There are different types of thyroid nodules, including:
*Colloid nodules. These are one or more overgrowths of normal thyroid tissue.
*Thyroid cysts. These are fluid-filled or partially solid/partially fluid-filled growths inside the thyroid gland.
*Inflammatory nodules. These develop as a result of chronic inflammation of the thyroid gland.
*Hyperfunctioning thyroid nodules. These produce thyroid hormones, which may lead to the development of hyperthyroidism.
*Thyroid Cancer. Of the nodules that can form as the thyroid gland enlarges, less than five percent are actually cancerous.
How are Thyroid Nodules Diagnosed and Treated?
In some instances you may be able to feel the nodule yourself, or your ENT may discover it during an exam. If you ENT does determine that you have a thyroid nodule, he or she will usually need to order one or more tests. A thyroid hormone level test is used to check the levels of hormones secreted by the thyroid gland. Most often, the hormone levels are normal despite he presence of nodules. However, there are also times when abnormal hormone levels exist, but are also benign.
Additionally, your ENT may perform a fine-needle biopsy of the thyroid gland to draw a sample of cells from one or more thyroid nodules. The samples are sent to a laboratory once received and typically come back as noncancerous. A thyroid ultrasound can also be used if the presence of nodules is found. This test uses sound waves to determine if a nodule is solid or a fluid-filled cyst.

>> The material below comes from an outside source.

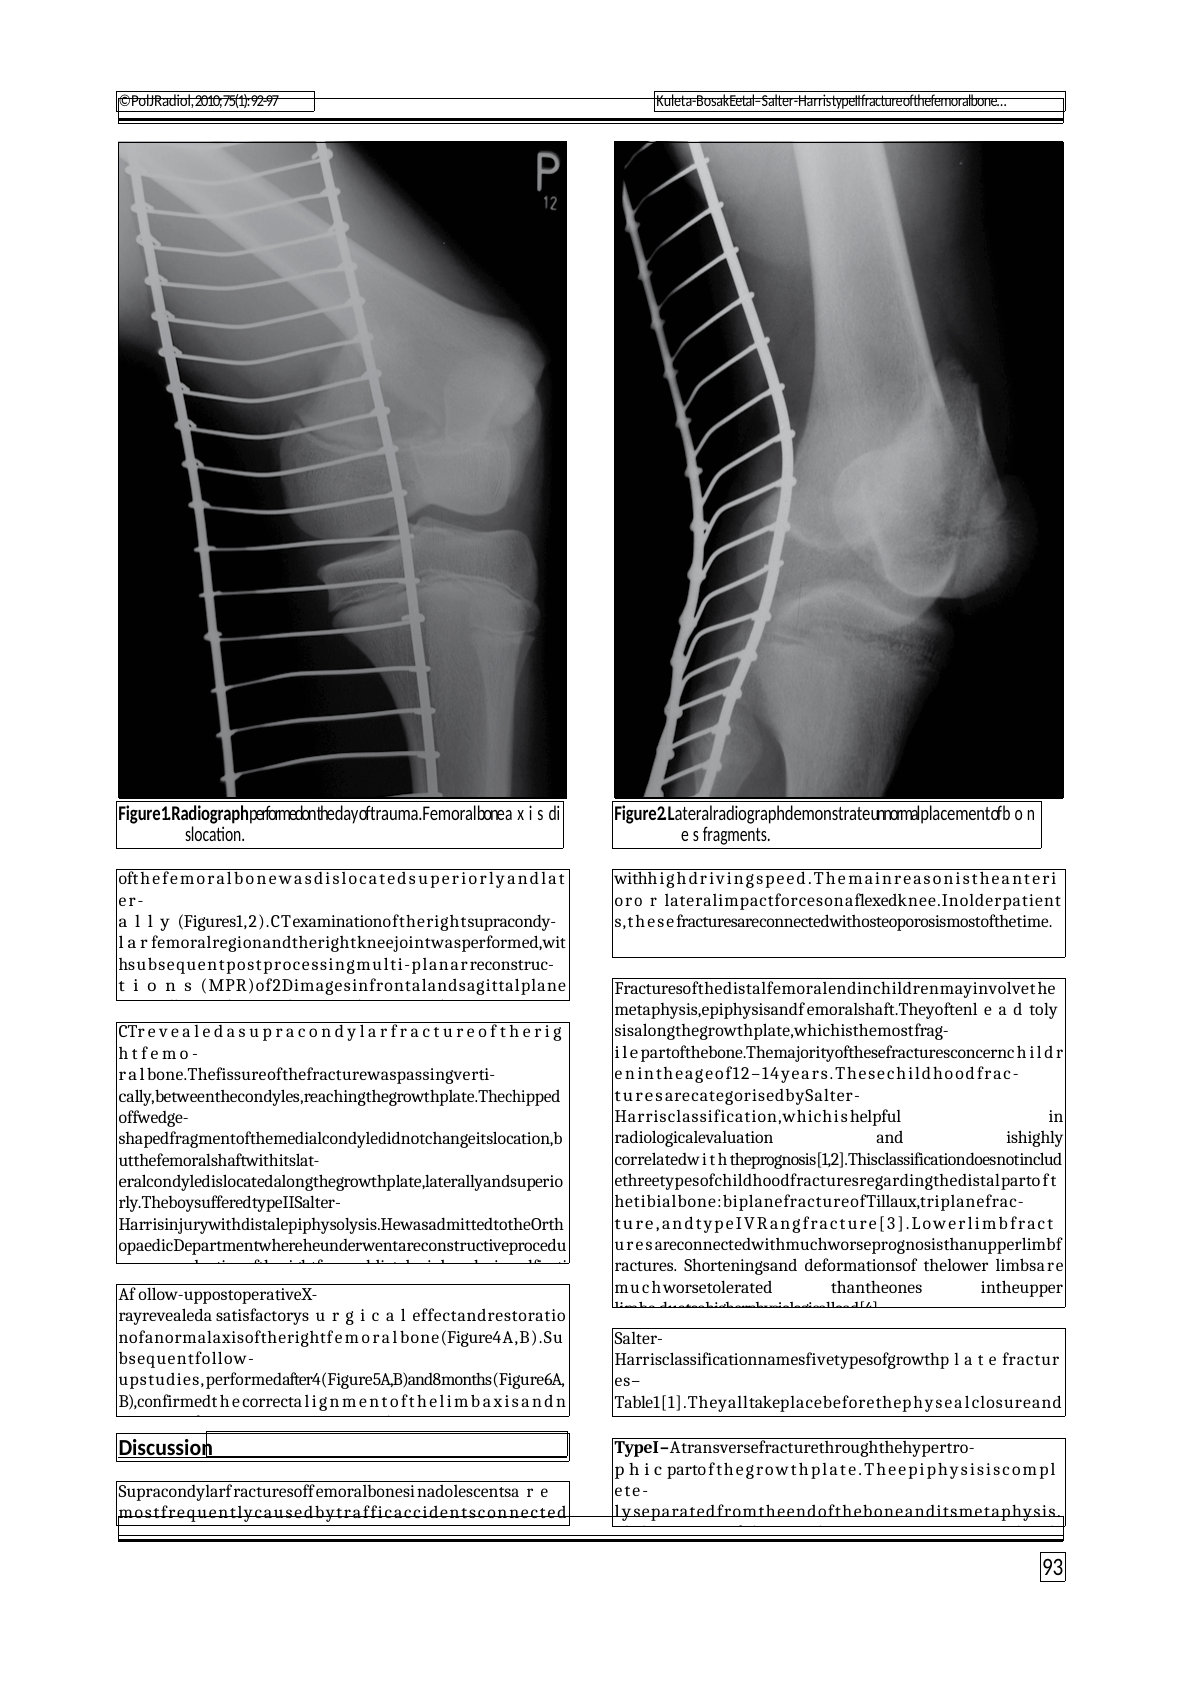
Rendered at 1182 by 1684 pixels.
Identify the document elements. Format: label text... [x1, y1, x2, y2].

Treatment often depends on the type of thyroid nodule that is discovered. Such treatments might include:
*Close monitoring for any changes through frequent checkups
*Thyroid hormone suppression therapy
Majority of thyroid nodules do not require surgical removal. However, if the nodule is suspicious or cancerous, removal is typically advised. Removing half, most or all of the thyroid gland, depending on the condition and status of the remaining gland, accomplishes this. Patients are typically discharged within 24 hours of the procedure or sometimes the same day.